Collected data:
◆ ◆ ◆ ◆ ◆

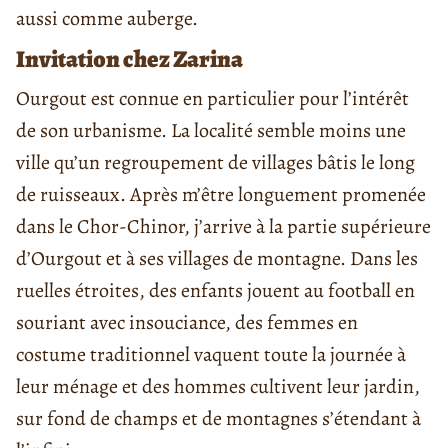
aussi comme auberge.
Invitation chez Zarina
Ourgout est connue en particulier pour l’intérêt
de son urbanisme. La localité semble moins une
ville qu’un regroupement de villages bâtis le long
de ruisseaux. Après m’être longuement promenée
dans le Chor-Chinor, j’arrive à la partie supérieure
d’Ourgout et à ses villages de montagne. Dans les
ruelles étroites, des enfants jouent au football en
souriant avec insouciance, des femmes en
costume traditionnel vaquent toute la journée à
leur ménage et des hommes cultivent leur jardin,
sur fond de champs et de montagnes s’étendant à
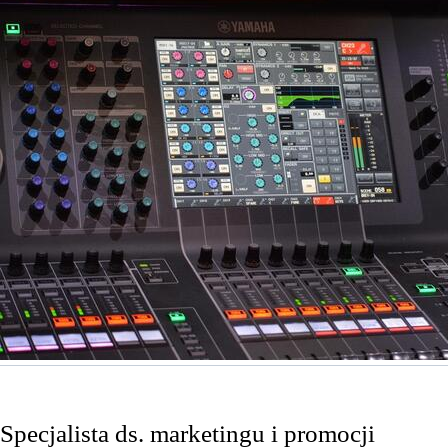
Specjalista ds. marketingu i promocji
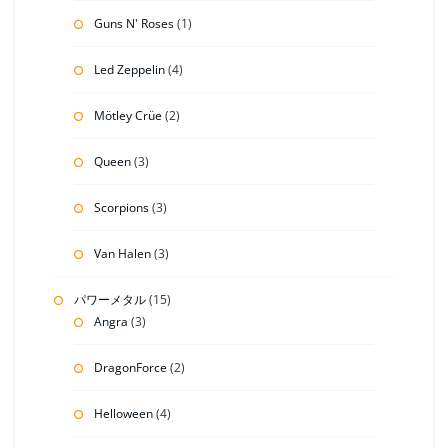
Guns N' Roses
(1)
Led Zeppelin
(4)
Mötley Crüe
(2)
Queen
(3)
Scorpions
(3)
Van Halen
(3)
パワーメタル
(15)
Angra
(3)
DragonForce
(2)
Helloween
(4)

◆ ◆ ◆ ◆ ◆

_Work order_. Return the text of every row above word for word, leaving out the pictures.

_Result of the task_.
aussi comme auberge.
Invitation chez Zarina
Ourgout est connue en particulier pour l’intérêt
de son urbanisme. La localité semble moins une
ville qu’un regroupement de villages bâtis le long
de ruisseaux. Après m’être longuement promenée
dans le Chor-Chinor, j’arrive à la partie supérieure
d’Ourgout et à ses villages de montagne. Dans les
ruelles étroites, des enfants jouent au football en
souriant avec insouciance, des femmes en
costume traditionnel vaquent toute la journée à
leur ménage et des hommes cultivent leur jardin,
sur fond de champs et de montagnes s’étendant à
Specjalista ds. marketingu i promocji
Guns N' Roses
(1)
Led Zeppelin
(4)
Mötley Crüe
(2)
Queen
(3)
Scorpions
(3)
Van Halen
(3)
パワーメタル
(15)
Angra
(3)
DragonForce
(2)
Helloween
(4)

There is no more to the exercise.